- **TEXT PASSAGE**
From mboxrd@z Thu Jan  1 00:00:00 1970
Return-Path: <xfs-bounce@oss.sgi.com>
Received: with ECARTIS (v1.0.0; list xfs); Sun, 25 Nov 2007 21:03:00 -0800 (PST)
Received: from larry.melbourne.sgi.com (larry.melbourne.sgi.com [134.14.52.130])
	by oss.sgi.com (8.12.11.20060308/8.12.10/SuSE Linux 0.7) with SMTP id lAQ52scn009028
	for <xfs@oss.sgi.com>; Sun, 25 Nov 2007 21:02:55 -0800
Date: Mon, 26 Nov 2007 16:03:00 +1100
From: David Chinner <dgc@sgi.com>
Subject: Re: [PATCH, RFC] Delayed logging of file sizes
Message-ID: <20071126050300.GI114266761@sgi.com>
References: <47467B87.2000000@sgi.com> <20071125225928.GE114266761@sgi.com> <474A112D.2040006@sgi.com> <20071126011044.GG114266761@sgi.com> <474A2180.7000605@sgi.com> <20071126021515.GH114266761@sgi.com> <474A3A92.2040200@sgi.com>
Mime-Version: 1.0
Content-Type: text/plain; charset=us-ascii
Content-Disposition: inline
In-Reply-To: <474A3A92.2040200@sgi.com>
Sender: xfs-bounce@oss.sgi.com
Errors-to: xfs-bounce@oss.sgi.com
List-Id: xfs
To: Lachlan McIlroy <lachlan@sgi.com>
Cc: David Chinner <dgc@sgi.com>, xfs-dev <xfs-dev@sgi.com>, xfs-oss <xfs@oss.sgi.com>

On Mon, Nov 26, 2007 at 02:16:34PM +1100, Lachlan McIlroy wrote:
> David Chinner wrote:
> >On Mon, Nov 26, 2007 at 12:29:36PM +1100, Lachlan McIlroy wrote:
> >>David Chinner wrote:
> >>>On Mon, Nov 26, 2007 at 11:19:57AM +1100, Lachlan McIlroy wrote:
> >>>>David Chinner wrote:
> >>>>>On Fri, Nov 23, 2007 at 06:04:39PM +1100, Lachlan McIlroy wrote:
> >>>>>>The easy solution is to log everything so that log replay doesn't need
> >>>>>>to check if the on-disk version is newer - it can just replay the log.

- **TASK DESCRIPTION**
Set down the mailing list message word for word, starting with "From mboxrd@z Thu" and going on through "21:03:00 -0800 (PST)".

Collected data:

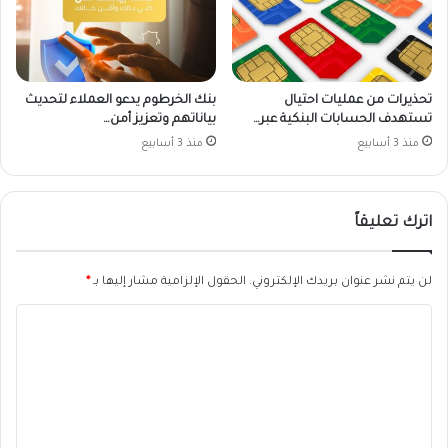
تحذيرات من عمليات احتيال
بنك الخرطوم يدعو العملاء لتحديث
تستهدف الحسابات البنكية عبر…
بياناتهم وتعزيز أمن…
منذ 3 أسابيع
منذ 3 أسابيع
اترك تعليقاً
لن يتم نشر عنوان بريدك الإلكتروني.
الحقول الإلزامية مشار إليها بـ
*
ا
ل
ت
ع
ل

* * *

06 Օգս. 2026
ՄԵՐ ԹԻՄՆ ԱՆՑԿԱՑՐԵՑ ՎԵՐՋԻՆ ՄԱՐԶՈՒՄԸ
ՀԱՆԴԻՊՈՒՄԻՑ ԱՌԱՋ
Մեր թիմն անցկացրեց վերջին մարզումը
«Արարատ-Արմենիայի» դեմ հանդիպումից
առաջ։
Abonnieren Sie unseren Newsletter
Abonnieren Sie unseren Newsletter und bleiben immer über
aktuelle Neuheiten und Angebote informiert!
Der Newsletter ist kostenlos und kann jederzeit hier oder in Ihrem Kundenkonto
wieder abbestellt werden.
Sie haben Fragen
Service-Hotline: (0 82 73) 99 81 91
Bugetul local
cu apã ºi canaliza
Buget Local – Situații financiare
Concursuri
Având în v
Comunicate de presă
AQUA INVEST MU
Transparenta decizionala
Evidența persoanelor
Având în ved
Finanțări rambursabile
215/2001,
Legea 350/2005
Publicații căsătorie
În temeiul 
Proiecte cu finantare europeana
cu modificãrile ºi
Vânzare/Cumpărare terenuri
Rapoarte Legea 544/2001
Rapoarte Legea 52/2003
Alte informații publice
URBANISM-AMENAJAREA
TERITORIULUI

- **OUTPUT OF THE EXERCISE**
From mboxrd@z Thu Jan  1 00:00:00 1970
Return-Path: <xfs-bounce@oss.sgi.com>
Received: with ECARTIS (v1.0.0; list xfs); Sun, 25 Nov 2007 21:03:00 -0800 (PST)